By way of example, we'll define a simple function that does some calculations:

In [9]:
def sum_of_lists(N):
    total = 0
    for i in range(5):
        L = [j ^ (j >> i) for j in range(N)]
        total += sum(L)
    return total

Now we can call ``%prun`` with a function call to see the profiled results:

In [12]:
%prun sum_of_lists(1000000)

 

The result is a table that indicates, in order of total time on each function call, where the execution is spending the most time.
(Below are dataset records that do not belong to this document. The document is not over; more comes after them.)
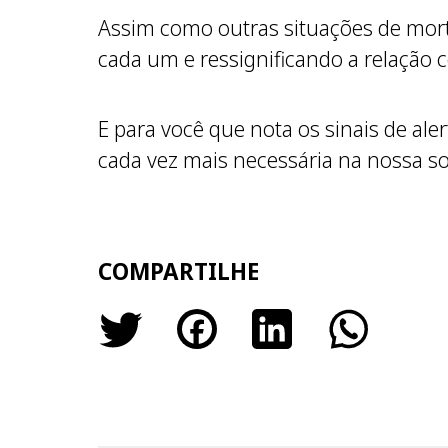
Assim como outras situações de morte
cada um e ressignificando a relação
E para você que nota os sinais de ale
cada vez mais necessária na nossa s
COMPARTILHE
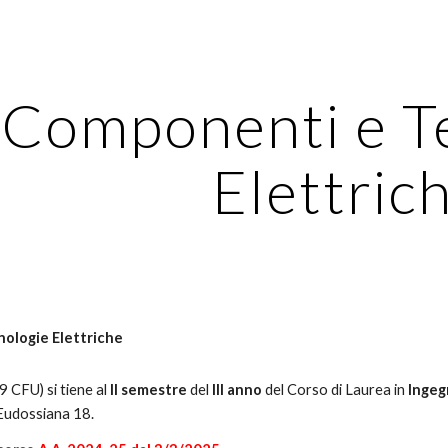
ip to main content
Skip to navigat
Componenti e T
Elettric
ologie Elettriche
9 CFU) si tiene al
II semestre
del
III anno
del Corso di Laurea in
Ingeg
 Eudossiana 18.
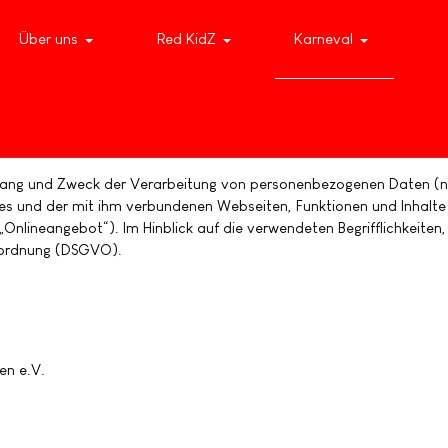
Über uns
Red KidZ
Karneval
Umfang und Zweck der Verarbeitung von personenbezogenen Daten (n
es und der mit ihm verbundenen Webseiten, Funktionen und Inhalte 
nlineangebot“). Im Hinblick auf die verwendeten Begrifflichkeiten,
erordnung (DSGVO).
en e.V.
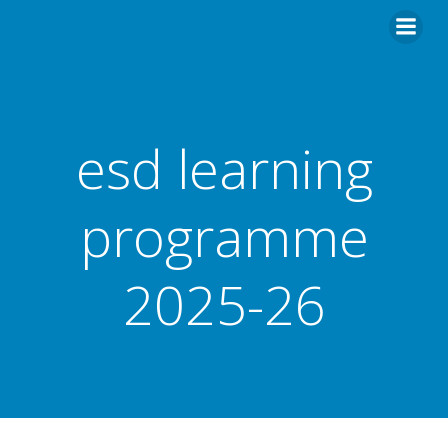
esd learning
programme
2025-26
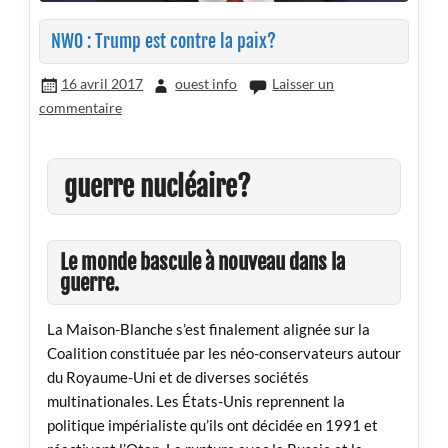
NWO : Trump est contre la paix?
16 avril 2017
ouest info
Laisser un
commentaire
guerre nucléaire?
Le monde bascule à nouveau dans la
guerre.
La Maison-Blanche s’est finalement alignée sur la
Coalition constituée par les néo-conservateurs autour
du Royaume-Uni et de diverses sociétés
multinationales. Les États-Unis reprennent la
politique impérialiste qu’ils ont décidée en 1991 et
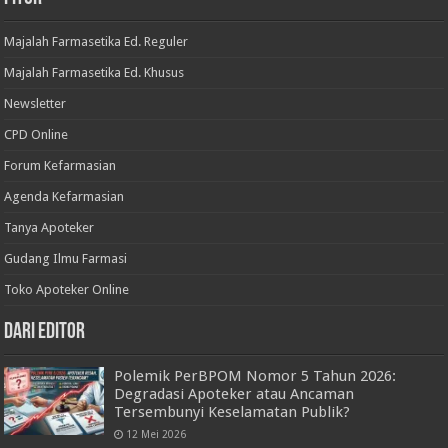
Majalah Farmasetika Ed. Reguler
Majalah Farmasetika Ed. Khusus
Newsletter
CPD Online
Forum Kefarmasian
Agenda Kefarmasian
Tanya Apoteker
Gudang Ilmu Farmasi
Toko Apoteker Online
Dari Editor
Polemik PerBPOM Nomor 5 Tahun 2026:
Degradasi Apoteker atau Ancaman
Tersembunyi Keselamatan Publik?
12 Mei 2026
In this case, the bulk of execution time is in the list comprehension inside ``sum_of_lists``.
From here, we could start thinking about what changes we might make to improve the performance in the algorithm.

## Profiling Memory Use: ``%memit`` and ``%mprun``

Another aspect of profiling is the amount of memory an operation uses.
This can be evaluated with another IPython extension, the ``memory_profiler``.
As with the ``line_profiler``, we start by ``pip``-installing the extension:

```
$ pip install memory_profiler
```

Then we can use IPython to load the extension:

In [15]:
!pip install memory_profiler

Collecting memory_profiler
  Downloading memory_profiler-0.58.0.tar.gz (36 kB)
Building wheels for collected packages: memory-profiler
  Building wheel for memory-profiler (setup.py): started
  Building wheel for memory-profiler (setup.py): finished with status 'done'
  Created wheel for memory-profiler: filename=memory_profiler-0.58.0-py3-none-any.whl size=30183 sha256=fbb4f6ada6097d4210fef480c2531f7e10f71d63f3779bba7e130c0b474533cf
  Stored in directory: c:\users\yifang ma\appdata\local\pip\cache\wheels\6a\37\3e\d9e8ebaf73956a3ebd2ee41869444dbd2a702d7142bcf93c42
Successfully built memory-profiler
Installing collected packages: memory-profiler
Successfully installed memory-profiler-0.58.0


In [16]:
%load_ext memory_profiler

In [17]:
%memit sum_of_lists(1000000)

peak memory: 123.91 MiB, increment: 71.34 MiB


## Other Usefull Magic commends:

``%matplotlib inline``

``%conda``

``%pwd``

Full list: https://ipython.readthedocs.io/en/stable/interactive/magics.html

# How to run python scripts

``python test.py``

``Spyder``

``Jupyter Notebook``

# Resources for Further Learning

I have tried to cover the pieces and patterns in the Python language that will be most useful to a data scientist using Python, but this has by no means been a complete introduction. If you'd like to go deeper in understanding the Python language itself and how to use it effectively, you may check the following book usefull:

- [*Dive Into Python*](http://www.diveintopython.net/) by Mark Pilgrim. This is a free online book that provides a ground-up introduction to the Python language.

To dig more into Python tools for data science and scientific computing:

- [*The Python Data Science Handbook*](http://shop.oreilly.com/product/0636920034919.do) by Jake VanderPlas. This book starts precisely where this mini-text leaves off, and provides a comprehensive guide to the essential tools in Python's data science stack, from data munging and manipulation to machine learning.

- [*Python for Data Analysis*](http://shop.oreilly.com/product/0636920023784.do) by Wes McKinney, creator of the Pandas package. This book covers the Pandas library in detail, as well as giving useful information on some of the other tools that enable it.